Combating Anti-Intellectualism and Pseudoarchaeology through Public Engagement

Session Hosting Format: 
in-person session
Organizer(s): 
  • Curt Carbonell, Independent
Contact Email: 
Session Description (300 word max): 

There is nothing unique about Canada’s education system that inoculates its population from anti-intellectualism. At home and abroad, funding is being gutted in the name of cost savings and the health of millions is being influenced by anti-science populism rather than data-driven expertise. Archaeology is not immune to these problems. As Humanities and social sciences programs across the world are being decimated, heritage conservation and cultural resource management are reaching a crisis point where there is more archaeology required than there are archaeologists to do it. So, what are archaeologists doing to combat the growth of anti-intellectualism?

The continuing popularity of pseudoarchaeological television and streaming programmes, along with social media apps full of pseudoscientific videos, suggests a public interest and demand for archaeology. However, uncontested by genuine archaeological research, these media merely serve to contribute to anti-intellectualism, spreading objectively and demonstrably false ideas as plausible if not probable by conflating “just asking questions” with rigorous scientific inquiry. Additionally, as generative AI art becomes more sophisticated, the effort required to produce pseudoarchaeological content is becoming increasingly trivial and risks dominating the popular narrative of human history, feeding into denialism, erasure, and anti-science rhetoric.

Archaeology requires researching, writing, citing, and quality presentation.

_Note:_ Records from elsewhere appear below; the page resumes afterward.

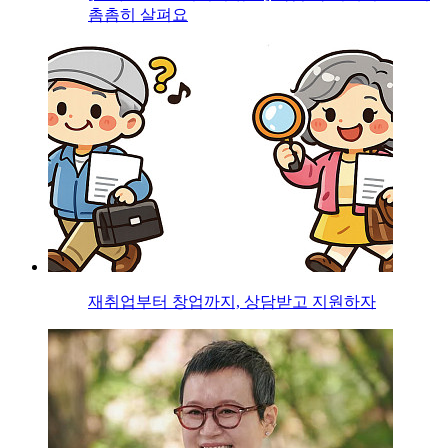
촘촘히 살펴요
재취업부터 창업까지, 상담받고 지원하자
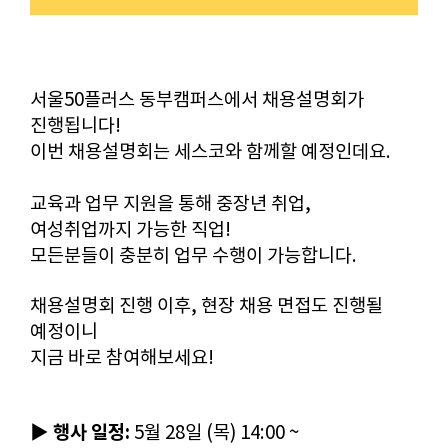
서울50플러스 동부캠퍼스에서 채용설명회가
진행됩니다!
이번 채용설명회는 세스코와 함께할 예정인데요.
교육과 업무 지원을 통해 중장년 취업,
여성취업까지
가능한 직업!
모든분들이 충분히 업무 수행이 가능합니다.
채용설명회 진행 이후, 현장 채용 면접도 진행될
예정이니
지금 바로 참여해보세요!
▶ 행사 일정:
5월 28일 (목) 14:00 ~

In other words, it takes time, a luxury unavailable to many of those best positioned to share their expertise. This, and the constant need for online promotion and engagement, make it unfortunate, if not unsurprising, that many professional archaeologists choose to avoid public engagement through popular media.

However, the problems of anti-intellectualism are not going away on their own. This session invites papers that examine how archaeologists are sharing archaeology. Where are we succeeding and how can we overcome obstacles? How can we collectively, as a community and discipline, support one another to combat pseudoarchaeology, anti-intellectualism, denialism, and erasure?